题目 1: 请把下文条目中从包含“cubic bezier mode”的那一行起、直到条目末尾的这一段（首尾两行都算在内）整理成 JSON 字符串列表，每行对应一个字符串，空行不要收入。

原文:
━━━━━━━━

Elasticsearch: range 数据类型及基于range的聚合 (7.4发行版新功能)

在Elasticsearch中有一种数据类型叫做range的数据类型。它目前支持的类型如下:

integer_range 一个带符号的32位整数范围,最小值为,最大值为
float_range 一系列单精度32位IEEE 754浮点值。
long_range 一系列带符号的64位整数,最小值为-2的63次方,最大值为2的63次方-1。
double_range 一系列双精度64位IEEE 754浮点值。
date_range 自系EPOCH以来经过的一系列日期值,表示为无符号的64位整数毫秒。
ip_range 支持IPv4或IPv6(或混合)地址的一系列ip值。

 

Range 数据类型搜索

下面是一个简单的例子来展示这个数据类型的。首先我们来创建一个叫做range_index的索引,并同时定义一个mapping:

PUT range_index
{
  "settings": {
    "number_of_shards": 2
  },
  "mappings": {
    "properties": {
      "expected_attendees": {
        "type": "integer_range"
      },
      "time_frame": {
        "type": "date_range", 
        "format": "yyyy-MM-dd HH:mm:ss||yyyy-MM-dd||epoch_millis"
      }
    }
  }
}

然后,我们利用这个索引来输入一个文档:

PUT range_index/_doc/1?refresh
{
  "expected_attendees" : { 
    "gte" : 10,
    "lte" : 20
  },
  "time_frame" : { 
    "gte" : "2015-10-31 12:00:00", 
    "lte" : "2015-11-01"

━━━━━━━━

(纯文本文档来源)
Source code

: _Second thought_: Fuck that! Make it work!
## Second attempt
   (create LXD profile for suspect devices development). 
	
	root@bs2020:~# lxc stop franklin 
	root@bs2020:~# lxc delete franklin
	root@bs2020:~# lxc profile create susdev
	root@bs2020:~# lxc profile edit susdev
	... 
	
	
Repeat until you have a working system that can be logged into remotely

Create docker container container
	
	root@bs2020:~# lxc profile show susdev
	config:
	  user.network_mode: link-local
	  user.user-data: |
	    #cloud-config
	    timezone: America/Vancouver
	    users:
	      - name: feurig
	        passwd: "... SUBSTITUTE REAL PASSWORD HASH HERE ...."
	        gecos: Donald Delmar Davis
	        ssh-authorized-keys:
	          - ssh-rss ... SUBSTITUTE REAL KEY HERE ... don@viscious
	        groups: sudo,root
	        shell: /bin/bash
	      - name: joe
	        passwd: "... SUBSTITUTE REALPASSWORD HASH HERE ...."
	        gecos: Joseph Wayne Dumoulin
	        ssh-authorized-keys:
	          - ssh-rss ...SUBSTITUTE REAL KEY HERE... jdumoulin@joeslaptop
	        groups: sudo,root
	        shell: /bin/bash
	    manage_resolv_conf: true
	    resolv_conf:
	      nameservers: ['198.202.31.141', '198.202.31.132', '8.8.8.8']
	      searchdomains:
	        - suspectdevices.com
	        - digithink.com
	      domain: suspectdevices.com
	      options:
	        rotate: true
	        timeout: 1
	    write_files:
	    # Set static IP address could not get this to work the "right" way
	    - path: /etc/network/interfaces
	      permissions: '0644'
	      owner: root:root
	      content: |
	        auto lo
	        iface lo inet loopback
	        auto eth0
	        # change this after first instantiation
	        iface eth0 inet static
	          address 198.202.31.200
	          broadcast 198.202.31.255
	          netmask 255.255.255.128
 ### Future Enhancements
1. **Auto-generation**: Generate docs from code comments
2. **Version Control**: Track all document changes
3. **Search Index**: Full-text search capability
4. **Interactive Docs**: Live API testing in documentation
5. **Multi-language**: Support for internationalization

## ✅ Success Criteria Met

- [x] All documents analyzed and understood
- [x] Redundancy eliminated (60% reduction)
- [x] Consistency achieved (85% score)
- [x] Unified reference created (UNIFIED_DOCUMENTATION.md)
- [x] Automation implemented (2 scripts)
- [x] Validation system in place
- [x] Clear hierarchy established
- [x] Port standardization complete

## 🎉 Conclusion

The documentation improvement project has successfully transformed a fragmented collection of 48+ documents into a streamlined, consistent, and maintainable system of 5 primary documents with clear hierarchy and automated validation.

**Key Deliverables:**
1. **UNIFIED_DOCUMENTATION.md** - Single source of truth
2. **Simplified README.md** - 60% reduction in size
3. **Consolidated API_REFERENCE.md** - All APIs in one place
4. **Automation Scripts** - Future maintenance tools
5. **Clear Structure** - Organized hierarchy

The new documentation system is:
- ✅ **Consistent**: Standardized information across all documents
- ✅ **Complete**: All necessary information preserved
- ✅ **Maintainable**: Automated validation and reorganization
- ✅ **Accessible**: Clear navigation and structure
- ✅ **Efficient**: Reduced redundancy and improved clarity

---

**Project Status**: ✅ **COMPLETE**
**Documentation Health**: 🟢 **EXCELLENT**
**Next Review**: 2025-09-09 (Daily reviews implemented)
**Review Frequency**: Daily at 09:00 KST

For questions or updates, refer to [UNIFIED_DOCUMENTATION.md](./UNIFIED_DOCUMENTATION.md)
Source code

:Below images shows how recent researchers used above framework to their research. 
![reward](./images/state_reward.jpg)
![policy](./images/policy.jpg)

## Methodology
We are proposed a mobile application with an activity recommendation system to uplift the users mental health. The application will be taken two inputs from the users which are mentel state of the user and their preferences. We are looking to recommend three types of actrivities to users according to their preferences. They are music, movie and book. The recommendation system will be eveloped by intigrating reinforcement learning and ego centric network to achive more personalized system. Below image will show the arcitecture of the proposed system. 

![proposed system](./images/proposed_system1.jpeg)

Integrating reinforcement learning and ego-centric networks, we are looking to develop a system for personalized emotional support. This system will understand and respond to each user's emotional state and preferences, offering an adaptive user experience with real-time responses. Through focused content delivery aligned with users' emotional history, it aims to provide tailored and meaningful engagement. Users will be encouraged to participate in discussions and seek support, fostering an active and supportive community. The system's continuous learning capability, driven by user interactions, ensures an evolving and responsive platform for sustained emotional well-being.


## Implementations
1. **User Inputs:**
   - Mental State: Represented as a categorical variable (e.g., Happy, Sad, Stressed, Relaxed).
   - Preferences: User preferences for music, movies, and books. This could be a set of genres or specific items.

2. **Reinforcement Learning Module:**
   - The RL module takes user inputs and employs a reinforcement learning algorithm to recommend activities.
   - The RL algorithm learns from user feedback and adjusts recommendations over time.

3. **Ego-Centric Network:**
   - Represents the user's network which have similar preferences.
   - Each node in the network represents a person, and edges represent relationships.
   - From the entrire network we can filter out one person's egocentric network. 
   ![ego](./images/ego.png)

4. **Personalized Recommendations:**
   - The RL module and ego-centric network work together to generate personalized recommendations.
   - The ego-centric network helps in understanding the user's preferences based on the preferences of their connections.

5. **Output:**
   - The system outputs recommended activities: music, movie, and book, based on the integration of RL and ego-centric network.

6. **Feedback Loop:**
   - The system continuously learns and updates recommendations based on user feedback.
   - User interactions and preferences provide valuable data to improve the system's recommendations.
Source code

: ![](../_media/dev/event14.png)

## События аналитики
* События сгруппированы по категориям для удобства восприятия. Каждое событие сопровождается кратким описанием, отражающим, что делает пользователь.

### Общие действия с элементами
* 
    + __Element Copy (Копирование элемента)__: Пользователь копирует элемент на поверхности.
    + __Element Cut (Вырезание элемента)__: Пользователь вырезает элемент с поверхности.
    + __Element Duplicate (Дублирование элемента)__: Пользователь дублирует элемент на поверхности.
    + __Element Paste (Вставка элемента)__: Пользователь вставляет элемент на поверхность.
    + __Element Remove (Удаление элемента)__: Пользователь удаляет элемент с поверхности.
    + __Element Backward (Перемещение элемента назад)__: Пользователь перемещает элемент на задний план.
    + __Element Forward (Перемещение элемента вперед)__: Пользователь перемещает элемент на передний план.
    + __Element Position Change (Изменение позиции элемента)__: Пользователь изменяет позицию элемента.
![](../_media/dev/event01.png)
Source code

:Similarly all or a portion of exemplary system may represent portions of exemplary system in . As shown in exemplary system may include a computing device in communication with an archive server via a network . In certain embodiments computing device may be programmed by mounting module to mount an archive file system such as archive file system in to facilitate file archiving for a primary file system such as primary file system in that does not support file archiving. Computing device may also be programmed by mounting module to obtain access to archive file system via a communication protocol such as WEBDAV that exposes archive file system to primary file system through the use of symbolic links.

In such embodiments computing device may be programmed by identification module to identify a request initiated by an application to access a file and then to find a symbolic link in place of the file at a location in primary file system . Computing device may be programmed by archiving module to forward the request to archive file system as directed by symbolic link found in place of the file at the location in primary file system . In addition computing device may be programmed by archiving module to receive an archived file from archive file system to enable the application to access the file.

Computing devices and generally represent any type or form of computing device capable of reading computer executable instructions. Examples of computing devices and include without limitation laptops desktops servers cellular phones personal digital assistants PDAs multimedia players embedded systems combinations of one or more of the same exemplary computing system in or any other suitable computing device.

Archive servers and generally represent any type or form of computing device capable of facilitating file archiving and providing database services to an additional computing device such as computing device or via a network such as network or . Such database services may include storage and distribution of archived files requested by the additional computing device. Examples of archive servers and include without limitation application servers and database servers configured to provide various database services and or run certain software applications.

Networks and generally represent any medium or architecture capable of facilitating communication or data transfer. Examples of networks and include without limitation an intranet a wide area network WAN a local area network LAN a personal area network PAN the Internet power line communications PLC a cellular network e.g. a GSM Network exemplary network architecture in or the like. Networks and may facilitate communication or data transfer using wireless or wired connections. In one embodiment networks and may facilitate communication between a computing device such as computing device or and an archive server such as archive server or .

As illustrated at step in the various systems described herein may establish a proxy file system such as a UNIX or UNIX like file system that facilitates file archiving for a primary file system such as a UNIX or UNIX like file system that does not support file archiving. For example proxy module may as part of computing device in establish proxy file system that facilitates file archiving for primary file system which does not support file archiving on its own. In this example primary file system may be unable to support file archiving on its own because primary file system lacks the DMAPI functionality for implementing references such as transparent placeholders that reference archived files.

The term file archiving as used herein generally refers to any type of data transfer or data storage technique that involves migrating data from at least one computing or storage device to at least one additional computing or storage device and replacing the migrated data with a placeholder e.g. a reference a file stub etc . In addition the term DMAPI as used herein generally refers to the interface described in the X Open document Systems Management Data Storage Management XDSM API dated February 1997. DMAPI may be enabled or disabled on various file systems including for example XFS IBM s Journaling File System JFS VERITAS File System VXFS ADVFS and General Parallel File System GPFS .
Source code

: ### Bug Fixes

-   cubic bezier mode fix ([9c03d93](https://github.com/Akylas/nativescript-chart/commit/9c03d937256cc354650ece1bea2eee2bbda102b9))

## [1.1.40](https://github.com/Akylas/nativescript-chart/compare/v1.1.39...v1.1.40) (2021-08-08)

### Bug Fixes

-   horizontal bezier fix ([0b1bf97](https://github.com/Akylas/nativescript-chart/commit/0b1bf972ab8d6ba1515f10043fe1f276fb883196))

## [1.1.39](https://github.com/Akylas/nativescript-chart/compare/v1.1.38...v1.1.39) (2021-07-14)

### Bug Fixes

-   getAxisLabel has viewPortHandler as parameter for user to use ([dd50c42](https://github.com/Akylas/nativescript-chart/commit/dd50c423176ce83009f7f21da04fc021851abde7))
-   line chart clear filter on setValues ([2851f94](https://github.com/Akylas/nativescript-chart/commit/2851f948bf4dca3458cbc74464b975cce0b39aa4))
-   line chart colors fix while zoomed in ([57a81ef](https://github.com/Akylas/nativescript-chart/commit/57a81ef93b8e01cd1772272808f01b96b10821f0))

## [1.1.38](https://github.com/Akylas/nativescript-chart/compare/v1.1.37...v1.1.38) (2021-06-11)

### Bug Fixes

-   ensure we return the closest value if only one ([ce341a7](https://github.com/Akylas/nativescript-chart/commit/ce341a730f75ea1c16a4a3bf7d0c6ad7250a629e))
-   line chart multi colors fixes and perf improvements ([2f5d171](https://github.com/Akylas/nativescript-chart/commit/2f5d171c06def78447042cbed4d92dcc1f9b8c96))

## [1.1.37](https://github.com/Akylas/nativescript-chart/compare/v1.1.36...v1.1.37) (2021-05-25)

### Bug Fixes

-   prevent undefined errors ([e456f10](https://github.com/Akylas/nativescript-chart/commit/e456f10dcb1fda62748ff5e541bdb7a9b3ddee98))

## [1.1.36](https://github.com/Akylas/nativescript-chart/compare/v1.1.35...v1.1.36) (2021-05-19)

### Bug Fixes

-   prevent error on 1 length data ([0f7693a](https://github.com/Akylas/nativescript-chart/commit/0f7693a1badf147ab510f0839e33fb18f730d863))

━━━━━━━━

题目 2: 上文关于 Elasticsearch range 数据类型的文章中，long_range 的最小值和最大值分别是多少？

参考答案 1:
[
  "-   cubic bezier mode fix ([9c03d93](https://github.com/Akylas/nativescript-chart/commit/9c03d937256cc354650ece1bea2eee2bbda102b9))",
  "## [1.1.40](https://github.com/Akylas/nativescript-chart/compare/v1.1.39...v1.1.40) (2021-08-08)",
  "### Bug Fixes",
  "-   horizontal bezier fix ([0b1bf97](https://github.com/Akylas/nativescript-chart/commit/0b1bf972ab8d6ba1515f10043fe1f276fb883196))",
  "## [1.1.39](https://github.com/Akylas/nativescript-chart/compare/v1.1.38...v1.1.39) (2021-07-14)",
  "### Bug Fixes",
  "-   getAxisLabel has viewPortHandler as parameter for user to use ([dd50c42](https://github.com/Akylas/nativescript-chart/commit/dd50c423176ce83009f7f21da04fc021851abde7))",
  "-   line chart clear filter on setValues ([2851f94](https://github.com/Akylas/nativescript-chart/commit/2851f948bf4dca3458cbc74464b975cce0b39aa4))",
  "-   line chart colors fix while zoomed in ([57a81ef](https://github.com/Akylas/nativescript-chart/commit/57a81ef93b8e01cd1772272808f01b96b10821f0))",
  "## [1.1.38](https://github.com/Akylas/nativescript-chart/compare/v1.1.37...v1.1.38) (2021-06-11)",
  "### Bug Fixes",
  "-   ensure we return the closest value if only one ([ce341a7](https://github.com/Akylas/nativescript-chart/commit/ce341a730f75ea1c16a4a3bf7d0c6ad7250a629e))",
  "-   line chart multi colors fixes and perf improvements ([2f5d171](https://github.com/Akylas/nativescript-chart/commit/2f5d171c06def78447042cbed4d92dcc1f9b8c96))",
  "## [1.1.37](https://github.com/Akylas/nativescript-chart/compare/v1.1.36...v1.1.37) (2021-05-25)",
  "### Bug Fixes",
  "-   prevent undefined errors ([e456f10](https://github.com/Akylas/nativescript-chart/commit/e456f10dcb1fda62748ff5e541bdb7a9b3ddee98))",
  "## [1.1.36](https://github.com/Akylas/nativescript-chart/compare/v1.1.35...v1.1.36) (2021-05-19)",
  "### Bug Fixes",
  "-   prevent error on 1 length data ([0f7693a](https://github.com/Akylas/nativescript-chart/commit/0f7693a1badf147ab510f0839e33fb18f730d863))"
]

参考答案 2: 最小值为-2的63次方，最大值为2的63次方-1。